C'est le premier soir à Venise, et ce sont des retrouvailles. Nous faisons exprès de nous perdre, évitons ce qui reste de touristes, et surprenamment ce n'est pas si difficile faire des centaines de mètres dans le labyrinthe vénitien sans croiser personne.

Alors on peut se retrouver et découvrir, et commencer à déambuler dans Venise qui se vide de ses touristes, on peut se poser sur de vastes places quasiment désertes, se perdre dans le dédale d'allées et de rues étroites, qui résonnent de l'écho feutré de nos pas. On peut s'asseoir sur les volées de marches en marbre blanc abîmé qui se brouillent et disparaissent dans l'eau des canaux. On passe sur les petits ponts qui relient les îlots, et on passe sous des porches, en suivant les flèches stylisées "Per San Marco" et "Per Rialto" qui apparaissent et disparaissent, un peu comme des clins d'oeil ou des regards que l'on croise dans une foule, de ceux qui font deviner un sourire.

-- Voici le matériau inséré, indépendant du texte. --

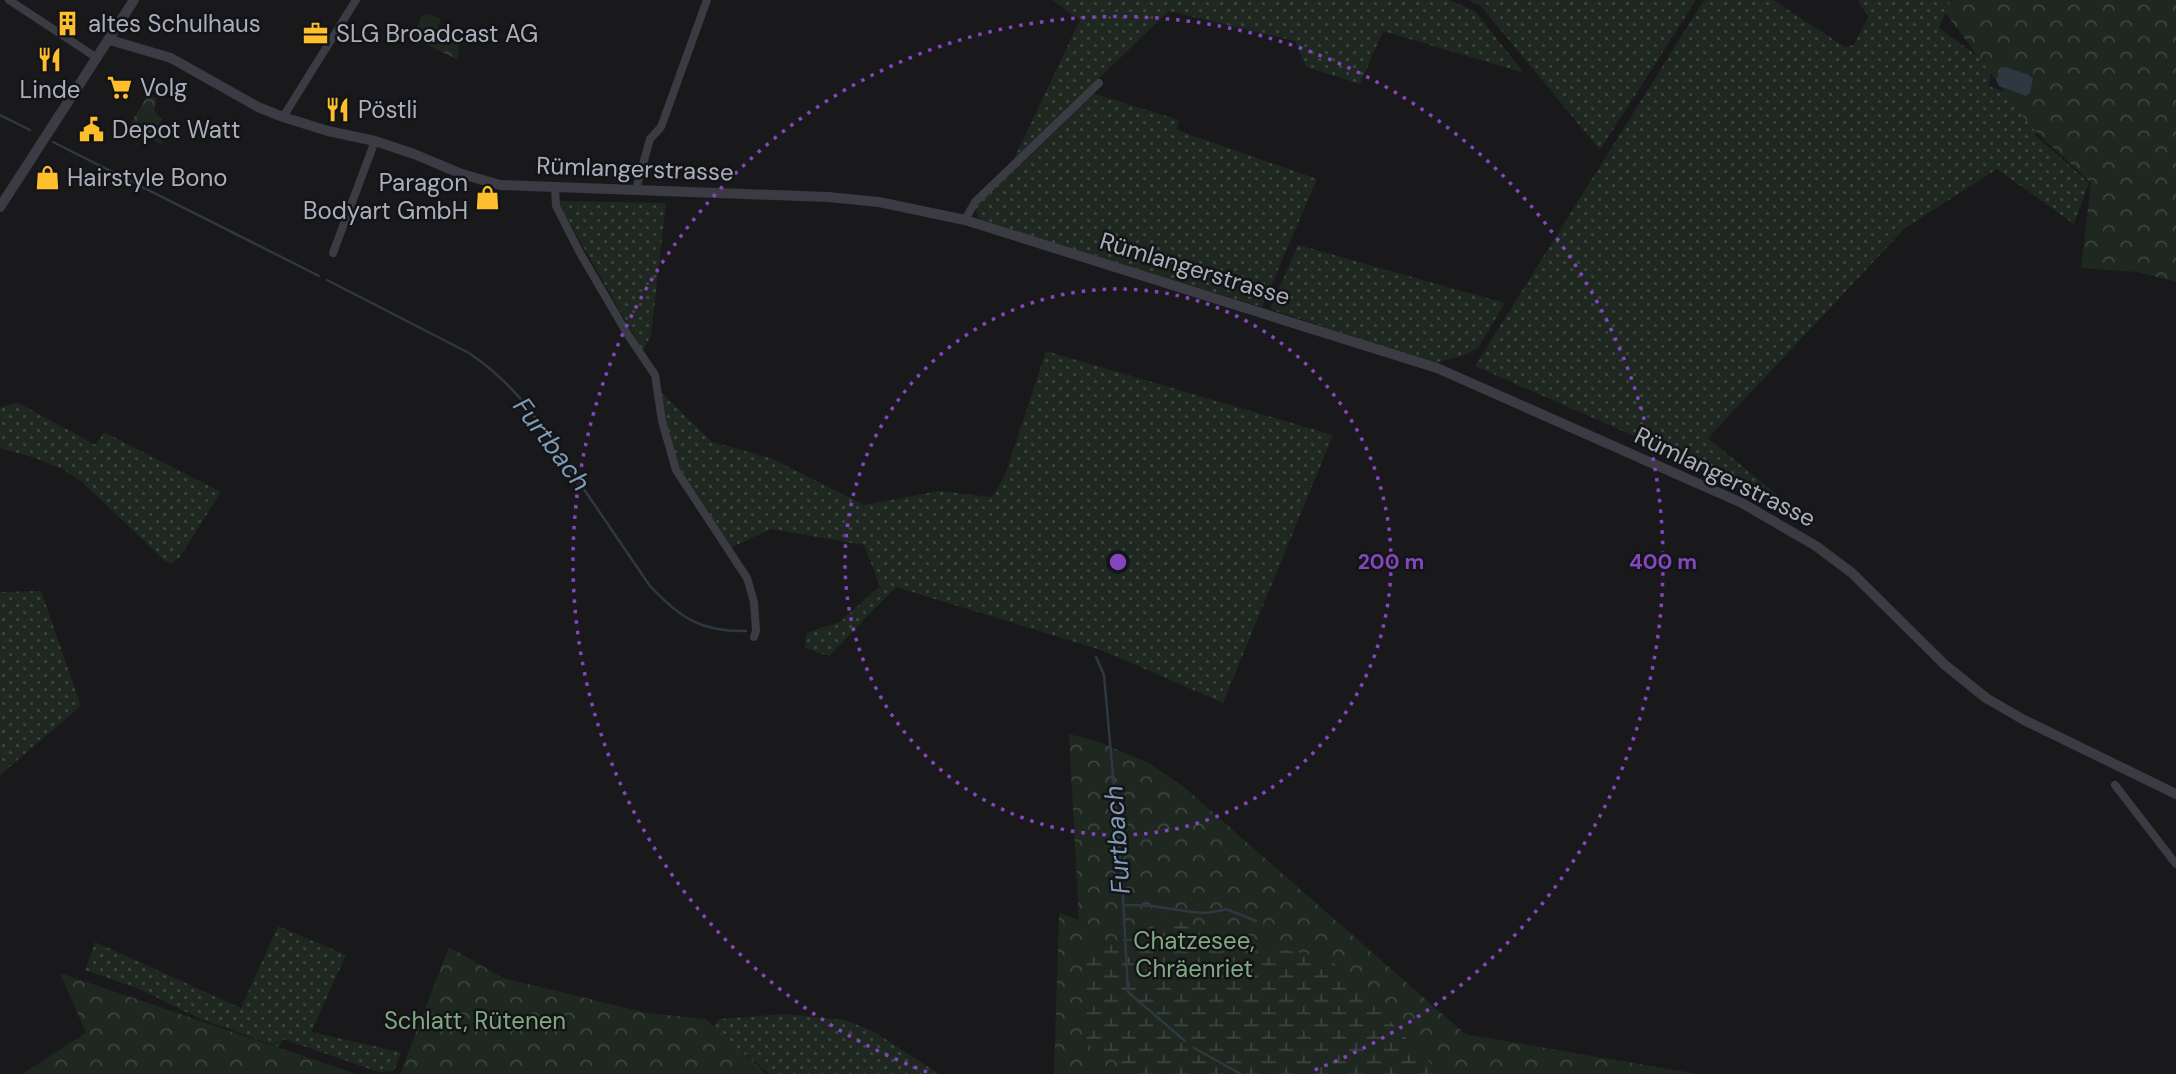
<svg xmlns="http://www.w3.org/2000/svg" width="2176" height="1074" font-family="'DM Sans',sans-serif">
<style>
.grass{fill:url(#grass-dots)}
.forest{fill:url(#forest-crowns)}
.wetland{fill:url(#wetland-marsh)}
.water{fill:#2d3841}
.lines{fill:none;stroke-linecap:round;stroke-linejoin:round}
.stream{stroke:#2d3841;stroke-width:2.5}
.minor{stroke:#3b3c43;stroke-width:8}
.tertiary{stroke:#3b3c43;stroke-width:10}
.ring{fill:none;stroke:#8446be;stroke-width:3.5;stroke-dasharray:3.5 7}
.labels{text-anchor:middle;stroke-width:5;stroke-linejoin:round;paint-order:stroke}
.poi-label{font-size:24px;fill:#aaafbc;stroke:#141417;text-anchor:start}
.street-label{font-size:24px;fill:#aaafbc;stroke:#141417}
.park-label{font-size:24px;fill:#7fa983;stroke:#141417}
.water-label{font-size:26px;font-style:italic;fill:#7e9cba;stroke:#141417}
.centre{fill:#8446be;stroke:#141417;stroke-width:3.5}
.ring-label{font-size:21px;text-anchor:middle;font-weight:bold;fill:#8446be;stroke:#141417;stroke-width:5;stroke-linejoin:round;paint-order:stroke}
</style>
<defs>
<pattern id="grass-dots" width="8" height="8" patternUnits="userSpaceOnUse" patternTransform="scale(1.75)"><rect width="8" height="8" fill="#1e2720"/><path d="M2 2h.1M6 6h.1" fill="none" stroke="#3c443e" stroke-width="1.8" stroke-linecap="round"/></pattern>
<pattern id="forest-crowns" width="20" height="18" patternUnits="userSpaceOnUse" patternTransform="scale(1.75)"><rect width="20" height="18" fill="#1e2720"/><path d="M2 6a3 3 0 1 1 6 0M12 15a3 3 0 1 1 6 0" fill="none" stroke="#3c443e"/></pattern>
<pattern id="wetland-marsh" width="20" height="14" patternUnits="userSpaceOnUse" patternTransform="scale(1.75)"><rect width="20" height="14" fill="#1e2720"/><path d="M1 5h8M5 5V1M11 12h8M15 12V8" fill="none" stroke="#3c443e"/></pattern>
</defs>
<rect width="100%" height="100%" fill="#19191c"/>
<g class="grass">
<path d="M 1052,0 L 1449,0 L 1475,11 L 1524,73 L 1383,31 L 1360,84 L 1306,67 L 1295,41 L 1169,11 L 1013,161 L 1080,20 Z"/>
<path d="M 1468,0 L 1696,0 L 1600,150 L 1480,5 Z"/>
<path d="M 1704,0 L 1773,0 L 1845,47 L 1854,45 L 1868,17 L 1858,0 L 1951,0 L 1939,28 L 1991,66 L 1989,86 L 2035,104 L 2035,135 L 2089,183 L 2074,224 L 1997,169 L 1905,228 L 1708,438 L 1817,528 L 1650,443 L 1475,366 Z"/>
<path d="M 1092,93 L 1179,120 L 1177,130 L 1317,179 L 1262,307 L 982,221 C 977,216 975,210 977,203 Z"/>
<path d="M 557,201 L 666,203 L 651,335 L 643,351 Z"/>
<path d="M 1298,245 L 1505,303 L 1478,348 L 1462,356 L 1434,363 L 1270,309 Z"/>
<path d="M 1046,351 L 1333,435 L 1223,703 L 1101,650 L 896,587 L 829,656 L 805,648 L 806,633 L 840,622 L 880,586 L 864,545 L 771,529 L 732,547 L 679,467 L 665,422 L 662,393 L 712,442 L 771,458 L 864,505 L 939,491 L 992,497 L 1005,475 Z"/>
<path d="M 18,403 L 96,445 L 104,432 L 221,492 L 179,558 L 171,563 L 165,561 L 81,481 L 64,470 L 35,458 L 0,448 L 0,407 Z"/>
<path d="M 41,591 L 81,706 L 0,775 L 0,592 Z"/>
<path d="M 278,926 L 346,955 L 311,1032 L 401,1052 L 394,1071 L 379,1072 L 283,1039 L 279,1047 L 200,1019 L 142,990 L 85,970 L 95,942 L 241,1008 Z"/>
<path d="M 785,1014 L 845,1020 L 873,1031 L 939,1074 L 769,1074 L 740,1049 L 766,1074 L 688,1074 L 705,1019 L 713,1026 L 720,1019 Z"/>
</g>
<g class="forest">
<path d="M 1952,0 L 2176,0 L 2176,282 L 2138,272 L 2081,268 L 2091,183 L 2031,127 L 1944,11 Z"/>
<path d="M 427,14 L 441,19 L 438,26 L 459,36 L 458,60 L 414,38 L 421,16 Z"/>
<path d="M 148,95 L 157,98 L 154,110 L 161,119 L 159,133 L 163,145 L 129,126 Z"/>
<path d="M 1069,734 L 1099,742 L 1149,763 L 1185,788 L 1465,1034 L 1698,1074 L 1054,1074 L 1059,913 L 1079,920 Z"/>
<path d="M 449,947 L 503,978 L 647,1013 L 705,1019 L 766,1074 L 400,1074 Z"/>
<path d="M 60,973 L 356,1074 L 22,1074 L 86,1033 Z"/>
</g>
<path class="wetland" d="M 1163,917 L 1268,947 L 1329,958 L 1441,1074 L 1135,1074 L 1086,1043 L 1086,944 L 1133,939 Z"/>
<path class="water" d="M 2006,67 L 2029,75 L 2033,79 L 2030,93 L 2026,96 L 1999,86 L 1996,80 L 2001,69 Z"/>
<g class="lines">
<g class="stream">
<path d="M 0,115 L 30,130"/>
<path d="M 53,142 L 319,276"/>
<path d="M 327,280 L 469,353 C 494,370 514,389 532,413 L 650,586 C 680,618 701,632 746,631"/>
<path d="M 1096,657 L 1104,675 L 1122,877 L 1128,992 L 1185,1041"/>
<path d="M 1124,905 C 1135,905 1147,905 1158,907 C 1183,910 1202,917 1226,909 L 1256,921"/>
<path d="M 1194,1048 L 1241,1074"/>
</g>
<g class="minor">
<path d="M 9,0 L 97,58"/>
<path d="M 283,117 L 356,0"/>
<path d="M 555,188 L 556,206 L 580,253 L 628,335 L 655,375 L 662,421 L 676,470 L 747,578 L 754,602 L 756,631 L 754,637"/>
<path d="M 636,189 L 650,139 L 661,127 L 707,0"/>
<path d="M 965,220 L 975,202 L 1099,83"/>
<path d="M 333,253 L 375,141"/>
<path d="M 2115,785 L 2176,864"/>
</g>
<g class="tertiary">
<path d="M 110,40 L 171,58 L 258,107 L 283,117 L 328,131 L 375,141 L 414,154 L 462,174 L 500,185 L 828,197 L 879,202 L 965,220 L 1437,368 L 1742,503 L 1816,546 L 1852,573 L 1945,665 L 1986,698 L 2024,720 L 2176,794"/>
<path d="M 0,207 L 134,0"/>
</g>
</g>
<g class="ring">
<circle cx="1118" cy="562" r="273"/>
<path d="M927 1072A545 545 0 1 1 1309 1072"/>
</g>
<defs>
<symbol id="building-bare" viewBox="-9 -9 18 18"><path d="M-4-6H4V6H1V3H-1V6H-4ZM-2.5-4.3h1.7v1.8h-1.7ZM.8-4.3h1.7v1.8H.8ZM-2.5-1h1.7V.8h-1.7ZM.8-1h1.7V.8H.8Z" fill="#ffbf2d" stroke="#141417" stroke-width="2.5" paint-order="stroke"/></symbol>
<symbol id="office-bare" viewBox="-9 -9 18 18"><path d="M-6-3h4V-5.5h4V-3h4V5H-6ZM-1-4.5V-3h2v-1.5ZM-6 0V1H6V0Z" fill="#ffbf2d" stroke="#141417" stroke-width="2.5" paint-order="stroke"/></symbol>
<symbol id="restaurant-bare" viewBox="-9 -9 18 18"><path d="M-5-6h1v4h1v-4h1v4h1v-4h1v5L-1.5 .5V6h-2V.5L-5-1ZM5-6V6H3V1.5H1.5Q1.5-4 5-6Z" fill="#ffbf2d" stroke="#141417" stroke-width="2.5" paint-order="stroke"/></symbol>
<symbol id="supermarket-bare" viewBox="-9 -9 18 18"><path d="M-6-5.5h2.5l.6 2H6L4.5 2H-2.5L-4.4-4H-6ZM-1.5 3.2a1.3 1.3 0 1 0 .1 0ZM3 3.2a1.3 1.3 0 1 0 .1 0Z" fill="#ffbf2d" stroke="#141417" stroke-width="2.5" paint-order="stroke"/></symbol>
<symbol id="civic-bare" viewBox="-9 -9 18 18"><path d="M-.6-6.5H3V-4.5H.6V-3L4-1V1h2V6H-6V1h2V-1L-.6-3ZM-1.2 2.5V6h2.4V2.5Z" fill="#ffbf2d" stroke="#141417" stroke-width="2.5" paint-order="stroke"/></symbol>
<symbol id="shop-bare" viewBox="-9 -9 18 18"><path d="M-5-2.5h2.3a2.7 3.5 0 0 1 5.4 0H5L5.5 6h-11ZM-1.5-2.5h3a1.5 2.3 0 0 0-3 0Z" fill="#ffbf2d" stroke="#141417" stroke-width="2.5" paint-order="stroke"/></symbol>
</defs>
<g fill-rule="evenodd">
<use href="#building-bare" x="50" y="6" width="35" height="35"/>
<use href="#office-bare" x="298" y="16" width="35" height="35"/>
<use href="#restaurant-bare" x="32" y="42" width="35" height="35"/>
<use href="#supermarket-bare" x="102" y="70" width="35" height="35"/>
<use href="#restaurant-bare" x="320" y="92" width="35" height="35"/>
<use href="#civic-bare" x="74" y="112" width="35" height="35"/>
<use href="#shop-bare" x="30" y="160" width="35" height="35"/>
<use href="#shop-bare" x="470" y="180" width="35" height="35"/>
</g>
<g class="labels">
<g class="poi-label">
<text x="88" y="32">altes Schulhaus</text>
<text x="336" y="42">SLG Broadcast AG</text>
<text x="140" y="96">Volg</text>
<text x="50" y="98" text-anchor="middle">Linde</text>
<text x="358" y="118">Pöstli</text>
<text x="112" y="138">Depot Watt</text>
<text x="67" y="186">Hairstyle Bono</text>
<text x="468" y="191" text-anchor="end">Paragon<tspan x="468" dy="28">Bodyart GmbH</tspan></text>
</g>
<g class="street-label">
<text transform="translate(635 169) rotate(2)" y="8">Rümlangerstrasse</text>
<text transform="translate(1195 269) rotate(17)" y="8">Rümlangerstrasse</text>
<text transform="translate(1725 477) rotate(26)" y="8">Rümlangerstrasse</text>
</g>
<g class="park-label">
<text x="1194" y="949">Chatzesee,<tspan x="1194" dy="28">Chräenriet</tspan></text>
<text x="475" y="1029">Schlatt, Rütenen</text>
</g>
<g class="water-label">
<text transform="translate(552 444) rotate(53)" y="9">Furtbach</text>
<text transform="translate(1117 840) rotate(-94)" y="9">Furtbach</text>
</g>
</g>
<circle cx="1118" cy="562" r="10" class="centre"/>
<g class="ring-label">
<text x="1391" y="569">200 m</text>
<text x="1663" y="569">400 m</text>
</g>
</svg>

Les formes des coupoles dessinent des silhouettes de villes orientales. On ne voit presque pas les mâts des voiliers dans le port.

La lumière du soir qui s'élève est trop belle, elle ressemble à un tableau que je connais de Venise. D’abord, le rose pâle du ciel qui jaunit, le soir explose, et le soleil rougit, puis c’est tout le ciel qui le suit et qui sombre dans un bleu qui n’a de cesse de noircir. Sans suivre de partition la ville s’allume, les lampadaires se réverbèrent pailletant le Grand Canal, les lumières des bateaux tracent des sillons vacillants au gré des vagues, les premières étoiles viennent picoter la Nuit.

Si on s'allonge au bord du grand canal et qu'on ferme les yeux, on entend le vent entre les voiliers, les driss contre les mâts, les moteurs des vaporettos, le vol des mouettes. Le clapotis de l'eau contre l'accastillage des bateaux. Et entre les îles, la lagune est plus calme et silencieuse, le rythme de l'eau totalement différent, aussi très agréable.

Lumière du soir, vu depuis le Palazzo Mora <3

Le voilà donc ce soir vénitien, gondoles et gondoliers, palais aux portes qui s'ouvrent vraiment sur la mer, des portes à seuil de mer !

***

Alors, avant d'aller me coucher, et avant de dormir je pense à ces mots lus dans Fable de Venise de Hugo Pratt -

"La guerre prit fin. Depuis je vais, je viens à travers le monde, presque sans but. Mais je finis toujours par revenir à Venise. Je me promène dans ses ruelles, je traverse les canaux, je m'arrête sur les ponts et je m'aperçois que, sur les rives, il n'y a plus ces crabes qui, l'après-midi, paressaient au soleil. Ils ont disparu depuis longtemps. Je cherche les endroits que j'ai connus enfant, mais souvent je ne les reconnais pas. "L'escalier fou" n'existe plus et Mme Bora Levi n'est plus là non plus. Les fenêtres de sa maison sont murées, les lieux ont changé. On ne sait pas quoi répondre à mes questions. Des jeunes qui ne savent pas, ou des vieux qui ne veulent pas se souvenir."